Producto, cercanía, sostenibilidad y mínima intervención.
Guipúzcoa nos recibe con un poso de melancolía. Cobalto, petricor, bruma y salinidad. El frío seco y las gotas de txirimiri constituyen un paisaje que discurre entre lo bucólico y lo sensorial en esa carretera rodeada de hayas, fresnos, abedules, abetos y pinos que transita desde Hondarribia hasta Donostia y que deja la fiereza del Cantábrico a mano derecha. Transitaremos el paseo del Árbol de Guernika, adentrándonos hasta la desembocadura del Urumea, que vertebra y disecciona la ciudad entre Zurriola y la Concha. Antes de llegar a la desembocadura se perciben las siluetas del Maria Cristina y el Teatro Victoria Eugenia a mano izquierda, y la Tabakalera y el Gran Kursaal a la derecha. Giraremos antes de la Plaza de España, para dirigirnos a la Catedral del Buen Pastor, a través de la calle de San Martín. A sus pies encontraremos el Hotel Arbaso. Y en su planta baja, Narru.
Arbaso significa antepasado, ese cuyo legado ha constituido la esencia de la cultura vasca a través de valores, símbolos, identidades y certezas hereditarias y perennes. Tiempo y territorio. Espacio y durabilidad. Tierra. Fuego. Aire. Agua. Elementos indisolubles que vinculan un lugar y un momento. Una ciudad y un entorno que se resignifica con cada visita desde la tradición hacia la modernidad. Y que fluctúa del recogimiento al abrazo. De la hospitalidad a la eternidad. Porque si algo tiene Donostia es que permanece eterna en el recuerdo y en la memoria. Pero se cincela poco a poco como una catedral gótica en cada visita. Catedral, de estilo neogótico, que se divisa a través de las ventanas del hotel.

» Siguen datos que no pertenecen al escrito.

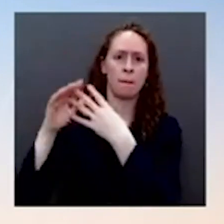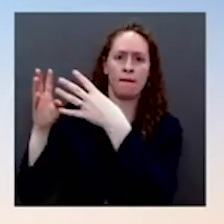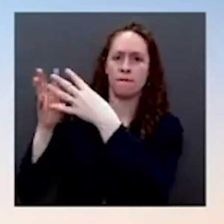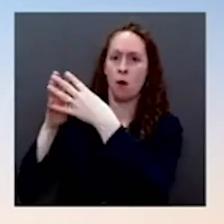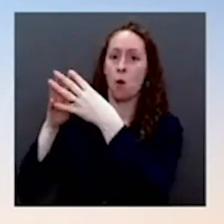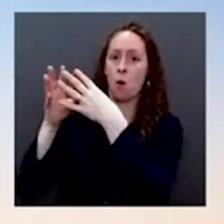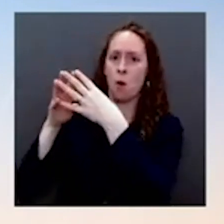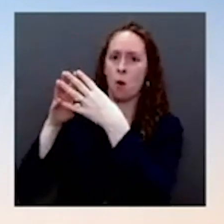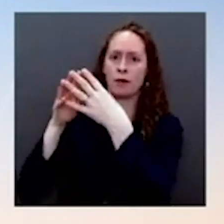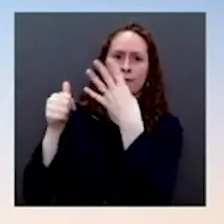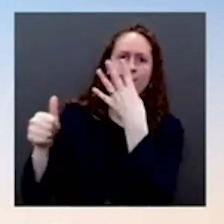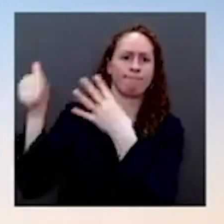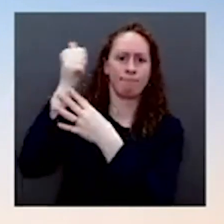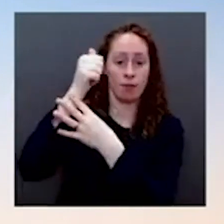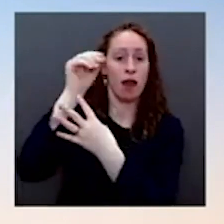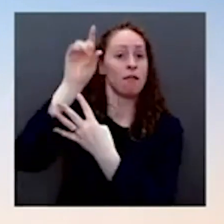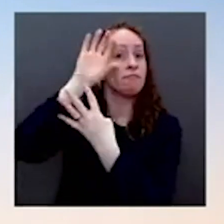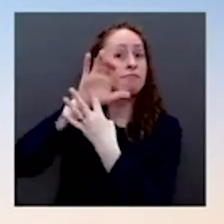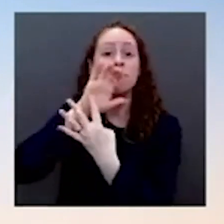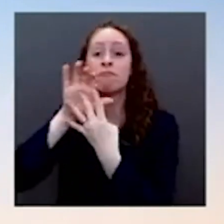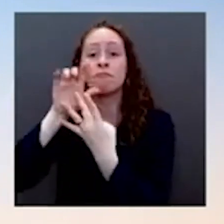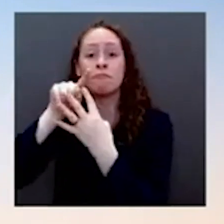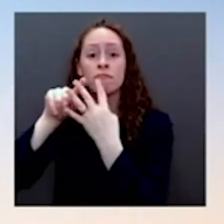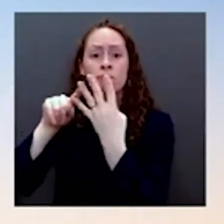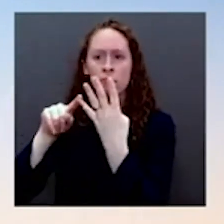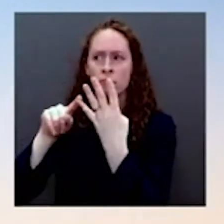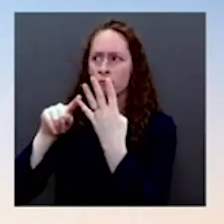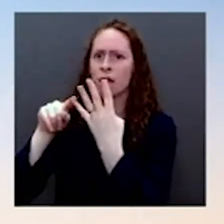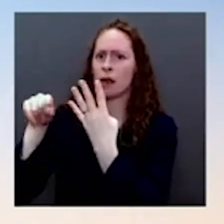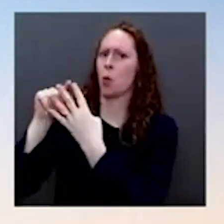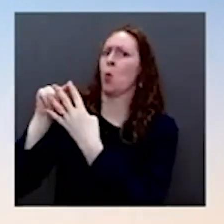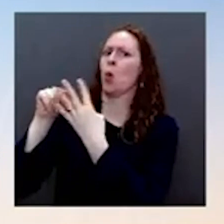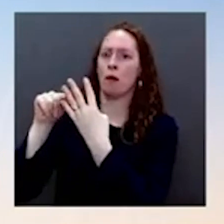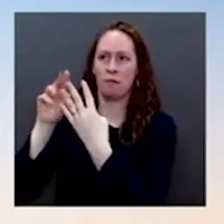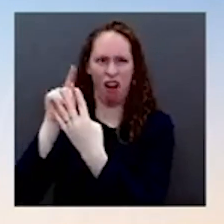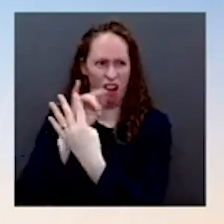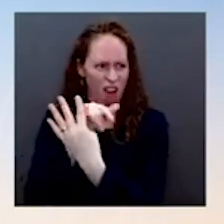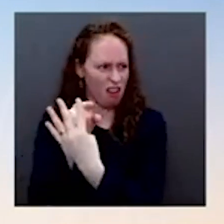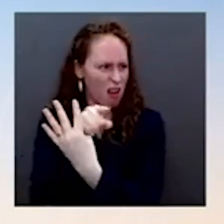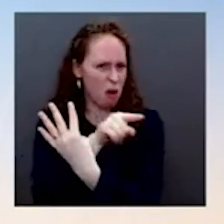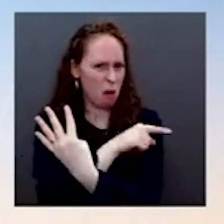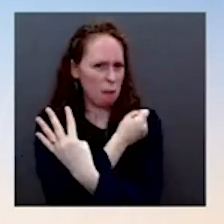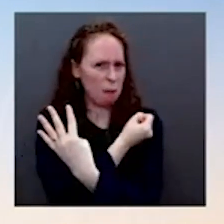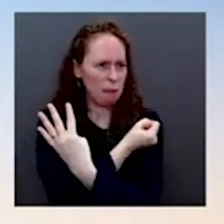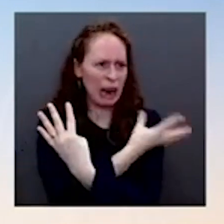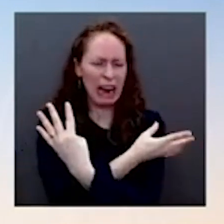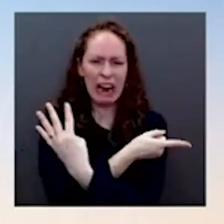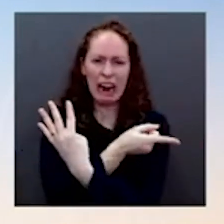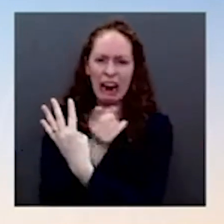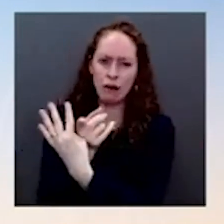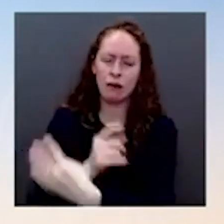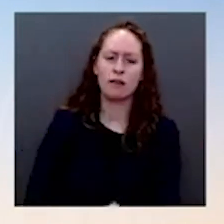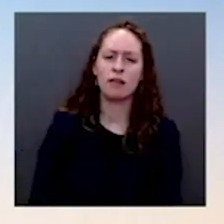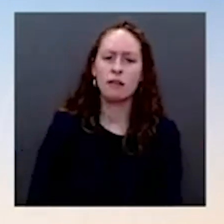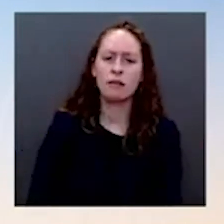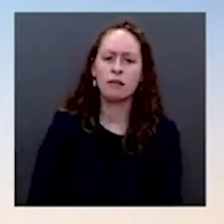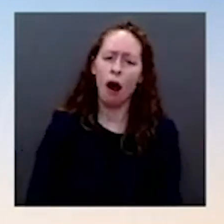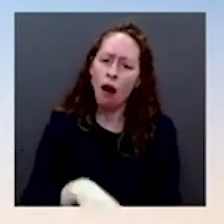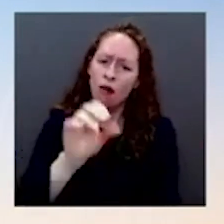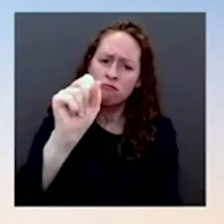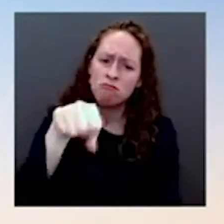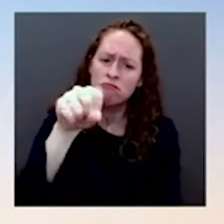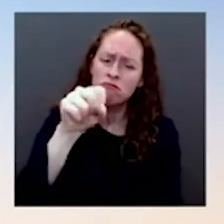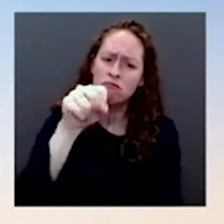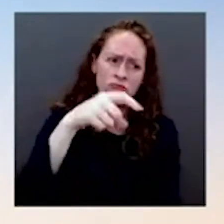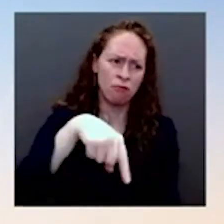important for the public to know, because it is in the public interest to know and, of course, your interest. If there is anyone who has a close contact, as deemed by the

A través de las cristaleras de Narru.
Atardecerá en la parte vieja y tras un paseo por la Concha, nos recibirá Íñigo Peña, el chef de Narru que ejerce de anfitrión en un local luminoso con varios salones y un equipo tremendamente sólido cuya principal virtud es la hospitalidad. Tras ubicarnos en la mesa que divisa todo el comedor empezará la función. Un par de entradas exquisitas: croqueta cremosa de jamón y boquerón aliñado. Tras estas, el vino. Artadi viñas de Gaín vendimia seleccionada. Un miura con cuerpo y cremosidad que funcionará de ancla durante la cena. La ventresca de atún con la que prosigue es literalmente untuosa. Un lujo que se repetirá en los siguientes platos. Un espárrago blanco con guisante lágrima al pil-pil espectacular y unos perretxicos en su punto óptimo.
En el ecuador de la cena, y como plato literalmente fundamental, nos topamos con un póker de kokotxas. Póker que hay que degustar gradualmente de menor intensidad a mayor. A saber: confitadas, rebozadas, al pil-pil y por último a la brasa. Ojiplático. Para finalizar el menú dispuesto por Íñigo. Hay que dejarse llevar y aconsejar. Recibimos un salmonete de anzuelo del Cantábrico a la parrilla de una calidad asombrosa. Y es que si algo caracteriza la cocina de Narru, son los pilares en los que se fundamenta: producto, cercanía, sostenibilidad y mínima intervención. Tras ellos los postres con una Crema de queso templada con helado de frutos rojos de la que dimos buena cuenta. En definitiva Narru es un restaurante que visitar una vez en la vida, en el que dejarse mecer y abrazar. Un restaurante en el que ser feliz, sabiendo que el presente es mágico, pero que el futuro será eterno.